_Source information_.
┏━━
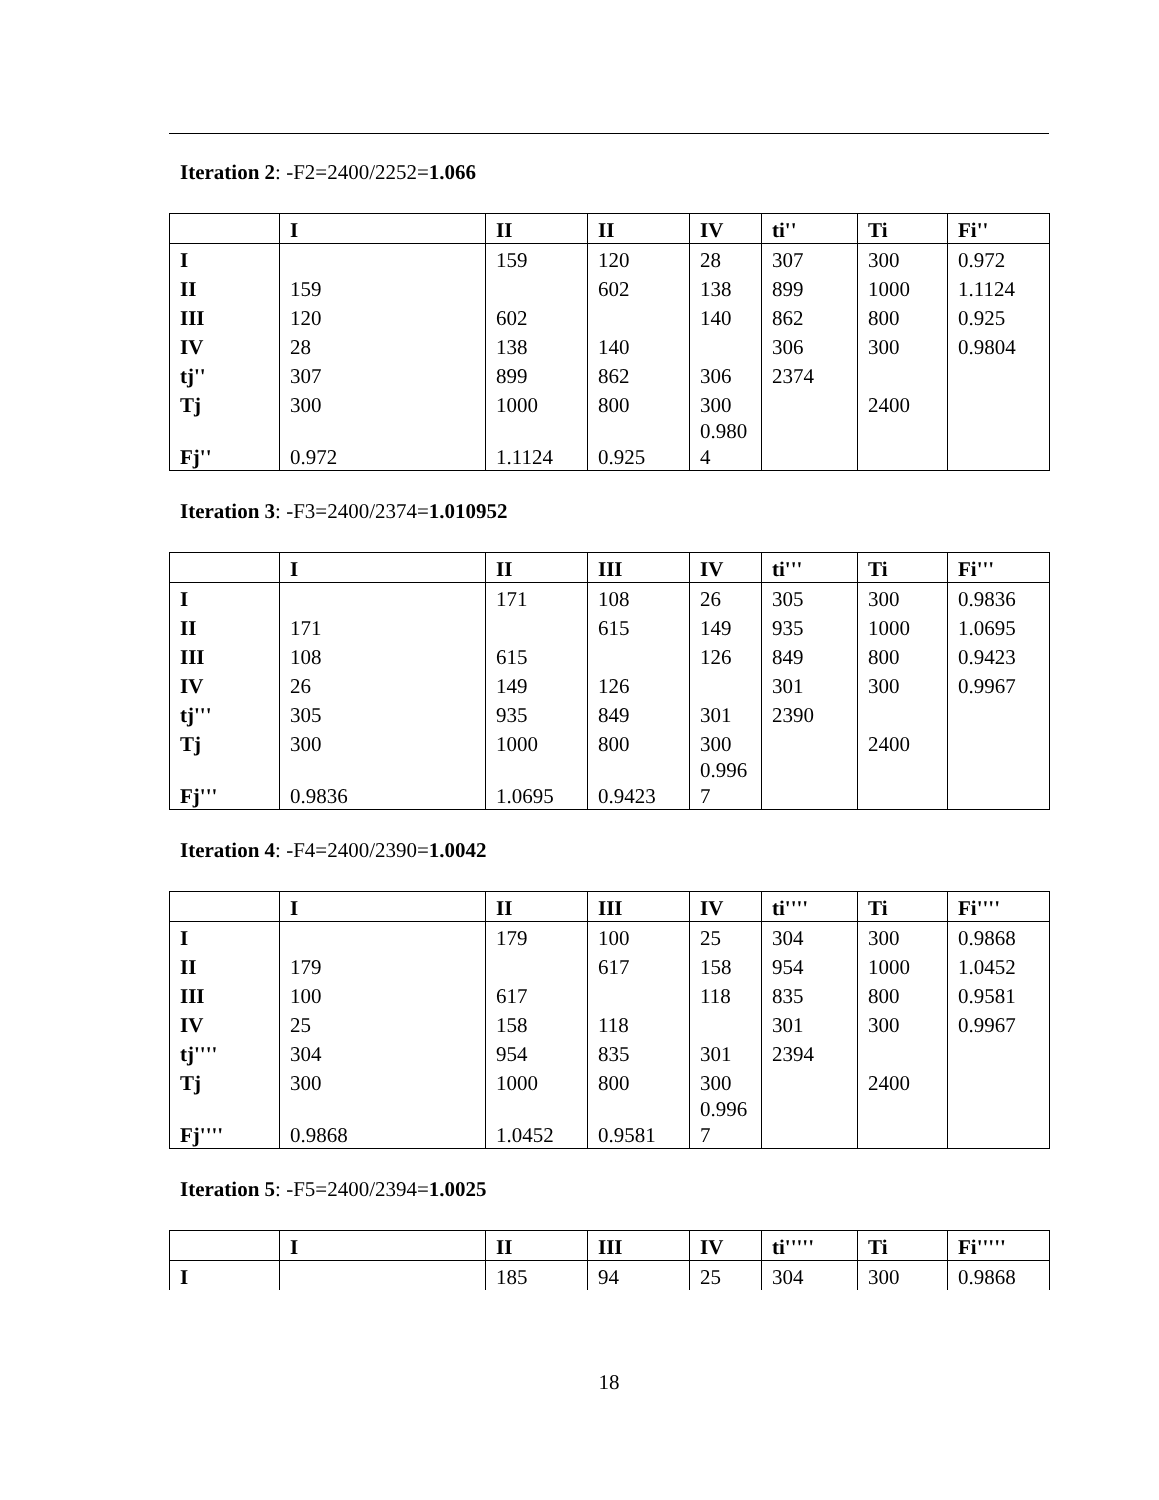Iteration 2: -F2=2400/2252=1.066
| | I | II | II | IV | ti'' | Ti | Fi'' |
| --- | --- | --- | --- | --- | --- | --- | --- |
| I | | 159 | 120 | 28 | 307 | 300 | 0.972 |
| II | 159 | | 602 | 138 | 899 | 1000 | 1.1124 |
| III | 120 | 602 | | 140 | 862 | 800 | 0.925 |
| IV | 28 | 138 | 140 | | 306 | 300 | 0.9804 |
| tj'' | 307 | 899 | 862 | 306 | 2374 | | |
| Tj | 300 | 1000 | 800 | 300 | | 2400 | |
| Fj'' | 0.972 | 1.1124 | 0.925 | 0.980 4 | | | |
Iteration 3: -F3=2400/2374=1.010952
| | I | II | III | IV | ti''' | Ti | Fi''' |
| --- | --- | --- | --- | --- | --- | --- | --- |
| I | | 171 | 108 | 26 | 305 | 300 | 0.9836 |
| II | 171 | | 615 | 149 | 935 | 1000 | 1.0695 |
| III | 108 | 615 | | 126 | 849 | 800 | 0.9423 |
| IV | 26 | 149 | 126 | | 301 | 300 | 0.9967 |
| tj''' | 305 | 935 | 849 | 301 | 2390 | | |
| Tj | 300 | 1000 | 800 | 300 | | 2400 | |
| Fj''' | 0.9836 | 1.0695 | 0.9423 | 0.996 7 | | | |
Iteration 4: -F4=2400/2390=1.0042
| | I | II | III | IV | ti'''' | Ti | Fi'''' |
| --- | --- | --- | --- | --- | --- | --- | --- |
| I | | 179 | 100 | 25 | 304 | 300 | 0.9868 |
| II | 179 | | 617 | 158 | 954 | 1000 | 1.0452 |
| III | 100 | 617 | | 118 | 835 | 800 | 0.9581 |
| IV | 25 | 158 | 118 | | 301 | 300 | 0.9967 |
| tj'''' | 304 | 954 | 835 | 301 | 2394 | | |
| Tj | 300 | 1000 | 800 | 300 | | 2400 | |
| Fj'''' | 0.9868 | 1.0452 | 0.9581 | 0.996 7 | | | |
Iteration 5: -F5=2400/2394=1.0025
| | I | II | III | IV | ti''''' | Ti | Fi''''' |
| --- | --- | --- | --- | --- | --- | --- | --- |
| I | | 185 | 94 | 25 | 304 | 300 | 0.9868 |
18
┗━━
_What needs to be done_.
Return all records exactly; no pictures.

_Reply to the exercise_.
Iteration 2: -F2=2400/2252=1.066
| | I | II | II | IV | ti'' | Ti | Fi'' |
| --- | --- | --- | --- | --- | --- | --- | --- |
| I | | 159 | 120 | 28 | 307 | 300 | 0.972 |
| II | 159 | | 602 | 138 | 899 | 1000 | 1.1124 |
| III | 120 | 602 | | 140 | 862 | 800 | 0.925 |
| IV | 28 | 138 | 140 | | 306 | 300 | 0.9804 |
| tj'' | 307 | 899 | 862 | 306 | 2374 | | |
| Tj | 300 | 1000 | 800 | 300 | | 2400 | |
| Fj'' | 0.972 | 1.1124 | 0.925 | 0.980 4 | | | |
Iteration 3: -F3=2400/2374=1.010952
| | I | II | III | IV | ti''' | Ti | Fi''' |
| --- | --- | --- | --- | --- | --- | --- | --- |
| I | | 171 | 108 | 26 | 305 | 300 | 0.9836 |
| II | 171 | | 615 | 149 | 935 | 1000 | 1.0695 |
| III | 108 | 615 | | 126 | 849 | 800 | 0.9423 |
| IV | 26 | 149 | 126 | | 301 | 300 | 0.9967 |
| tj''' | 305 | 935 | 849 | 301 | 2390 | | |
| Tj | 300 | 1000 | 800 | 300 | | 2400 | |
| Fj''' | 0.9836 | 1.0695 | 0.9423 | 0.996 7 | | | |
Iteration 4: -F4=2400/2390=1.0042
| | I | II | III | IV | ti'''' | Ti | Fi'''' |
| --- | --- | --- | --- | --- | --- | --- | --- |
| I | | 179 | 100 | 25 | 304 | 300 | 0.9868 |
| II | 179 | | 617 | 158 | 954 | 1000 | 1.0452 |
| III | 100 | 617 | | 118 | 835 | 800 | 0.9581 |
| IV | 25 | 158 | 118 | | 301 | 300 | 0.9967 |
| tj'''' | 304 | 954 | 835 | 301 | 2394 | | |
| Tj | 300 | 1000 | 800 | 300 | | 2400 | |
| Fj'''' | 0.9868 | 1.0452 | 0.9581 | 0.996 7 | | | |
Iteration 5: -F5=2400/2394=1.0025
| | I | II | III | IV | ti''''' | Ti | Fi''''' |
| --- | --- | --- | --- | --- | --- | --- | --- |
| I | | 185 | 94 | 25 | 304 | 300 | 0.9868 |
18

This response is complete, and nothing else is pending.